Financial Dictionary -> Debt -> Chapter7

Chapter 7 is a quoted chapter of the United States Bankruptcy Code, and is often a blanked term used for an individual or company that has gone bankrupt. It more specifically refers to a form of bankruptcy that wipes out all debt in exchange for property that was pledged as collateral.

Chapter 7 is the most common form of bankruptcy and only usually requires one courtroom appearance and a $200 fee.
For a business Chapter 7 bankruptcy occurs when they have reached financial low point where they cannot pay their creditors if they are to continue to operate. If they cannot find a way to raise funds via sale of assets or something similar they can choose to file for bankruptcy, or in some cases the creditors may legally force them in to bankruptcy. By order of the courts the business will cease operation and be liquidated, meaning all assets and divisions of the business are sold off to cover the debts.

Individuals can also file for chapter 7 bankruptcy if they own property or a business within the United States. Similar to businesses, the individual's assets (some may be exempt) are liquidated and sold off to cover debts.

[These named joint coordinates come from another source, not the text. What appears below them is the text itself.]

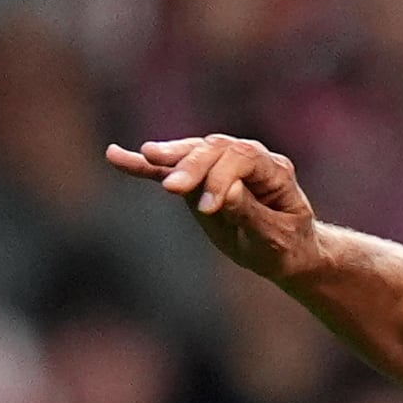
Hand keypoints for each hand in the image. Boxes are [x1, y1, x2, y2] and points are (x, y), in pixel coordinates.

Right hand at [109, 135, 327, 282]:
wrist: (286, 251)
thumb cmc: (286, 247)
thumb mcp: (274, 239)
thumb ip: (251, 215)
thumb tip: (227, 191)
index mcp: (274, 171)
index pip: (243, 158)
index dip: (222, 179)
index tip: (208, 208)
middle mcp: (248, 159)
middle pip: (215, 150)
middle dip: (192, 166)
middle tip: (172, 188)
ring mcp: (222, 165)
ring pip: (192, 153)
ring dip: (168, 156)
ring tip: (144, 155)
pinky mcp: (199, 178)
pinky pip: (171, 169)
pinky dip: (145, 166)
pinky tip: (115, 156)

Bankruptcy is listed on the individual's credit score and remains there for up to 10 years. During this time frame it is extremely hard to get any type of loan, credit card and sometimes even a new bank account.

The downside of bankruptcy is that businesses and individuals are usually in so much debt that the liquidation process rarely covers all the debt owed, so creditors often only end up with a fraction of what they are entitled. This is the risk lenders take when assessing credit worthiness.

Equally shareholders in a company that goes bankrupt rarely receive any compensation for their investments.